[Fragmento de origen]

Esa mañana pasó volando. El subcampeonato quedó en manos de mi Sensei que además es Lama, chef, y tiene nombre de diseñador de trajes de novia. Un tipo particular este sensei. Un gran tipo y mejor amigo, con largueza, la verdad. Le ganó Obi Wan Kenobi nada menos.

En la tarde vino el campeonato de los kiu, o sea, los que no cantamos tan afinados con peluca tipo Popy. Yo, personalmente, solo quería cantar bajito. Esa gritadera no puede ser cosa sana. Imagínense que me tocó el primer combate con un estudiante de física que se pasaba el día pegado a un I-Pod oyendo música satánica y que se creía el león de la metro. No hizo sino pararse delante de mí y largar un rugido con su consabida cara de Alister Crowley, yo soltar la risa tonta, y el tipo conectarme un men que me dejó mirando pa’dentro. Todo en menos de lo que espabila un cura loco. Ya dije que lo del kiai es cosa seria.

[/Fragmento de origen]
[Extractos de registros]

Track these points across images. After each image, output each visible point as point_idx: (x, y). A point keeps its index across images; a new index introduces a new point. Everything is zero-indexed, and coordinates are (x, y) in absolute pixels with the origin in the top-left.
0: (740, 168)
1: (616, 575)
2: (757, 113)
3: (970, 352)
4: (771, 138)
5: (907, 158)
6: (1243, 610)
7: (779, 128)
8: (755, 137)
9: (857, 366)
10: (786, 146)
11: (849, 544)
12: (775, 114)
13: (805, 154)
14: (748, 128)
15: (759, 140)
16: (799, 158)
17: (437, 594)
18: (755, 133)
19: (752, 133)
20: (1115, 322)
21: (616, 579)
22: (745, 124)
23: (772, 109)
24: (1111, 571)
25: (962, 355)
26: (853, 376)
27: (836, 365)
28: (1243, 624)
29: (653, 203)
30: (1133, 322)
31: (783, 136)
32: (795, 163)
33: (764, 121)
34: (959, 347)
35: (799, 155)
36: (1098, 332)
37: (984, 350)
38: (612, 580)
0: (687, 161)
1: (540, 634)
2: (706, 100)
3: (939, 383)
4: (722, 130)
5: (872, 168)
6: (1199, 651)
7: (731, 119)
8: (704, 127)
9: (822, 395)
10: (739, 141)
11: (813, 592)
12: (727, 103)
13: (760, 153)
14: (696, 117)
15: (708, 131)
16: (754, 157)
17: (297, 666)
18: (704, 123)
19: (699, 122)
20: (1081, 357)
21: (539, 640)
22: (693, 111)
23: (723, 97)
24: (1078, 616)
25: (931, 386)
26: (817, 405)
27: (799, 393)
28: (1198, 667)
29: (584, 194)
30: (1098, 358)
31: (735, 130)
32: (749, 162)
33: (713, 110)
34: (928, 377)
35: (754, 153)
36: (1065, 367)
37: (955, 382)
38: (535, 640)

[/Extractos de registros]
[Extractos de registros]

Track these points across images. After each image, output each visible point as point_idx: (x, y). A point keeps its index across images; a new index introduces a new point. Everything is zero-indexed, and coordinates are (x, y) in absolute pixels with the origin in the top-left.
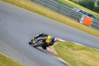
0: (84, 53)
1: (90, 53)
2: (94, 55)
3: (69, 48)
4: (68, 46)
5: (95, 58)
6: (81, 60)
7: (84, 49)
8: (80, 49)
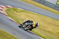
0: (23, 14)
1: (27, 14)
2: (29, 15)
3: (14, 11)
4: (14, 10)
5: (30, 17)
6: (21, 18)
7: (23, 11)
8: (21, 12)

[/Extractos de registros]
[Extractos de registros]

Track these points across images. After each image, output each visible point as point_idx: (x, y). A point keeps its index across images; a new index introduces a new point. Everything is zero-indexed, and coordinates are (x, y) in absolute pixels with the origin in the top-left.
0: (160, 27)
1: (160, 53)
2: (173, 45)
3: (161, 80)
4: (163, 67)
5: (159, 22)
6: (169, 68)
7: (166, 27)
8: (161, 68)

[/Extractos de registros]

Qué se pide: Prosigue el relato del campeonato a partir de su última oración. Los registros no guardan ninguna relación con el relato.

Respuesta:
En el segundo combate me tocó un maracucho con cara de buena gente y yo, de pana, por eso no quería pegarle. Me parecía una iniquidad. Lo bueno es que me dio el chance de relajarme y sentir de nuevo que tenía hombros. Los tuve tan tensos todo el rato que ya ni me daba cuenta que los tenía puestos. A este le pegué aquel coñacito no muy duro que yo creía que era un koté y terminó siendo un men por las vainas que tiene el kendo, si no recuerdo mal. La verdad es que ahora que lo pienso no sé bien si fue al revés la cosa. Bueno, no importa. El asunto es que eso me mantuvo dentro por un rato más, porque luego me tocó con un compañero de dojo y me sacó en menos de lo que canta un gallo sin gritarme casi ni nada. Por cierto, este pana después se llevó el campeonato en buena lid ¡proficiat!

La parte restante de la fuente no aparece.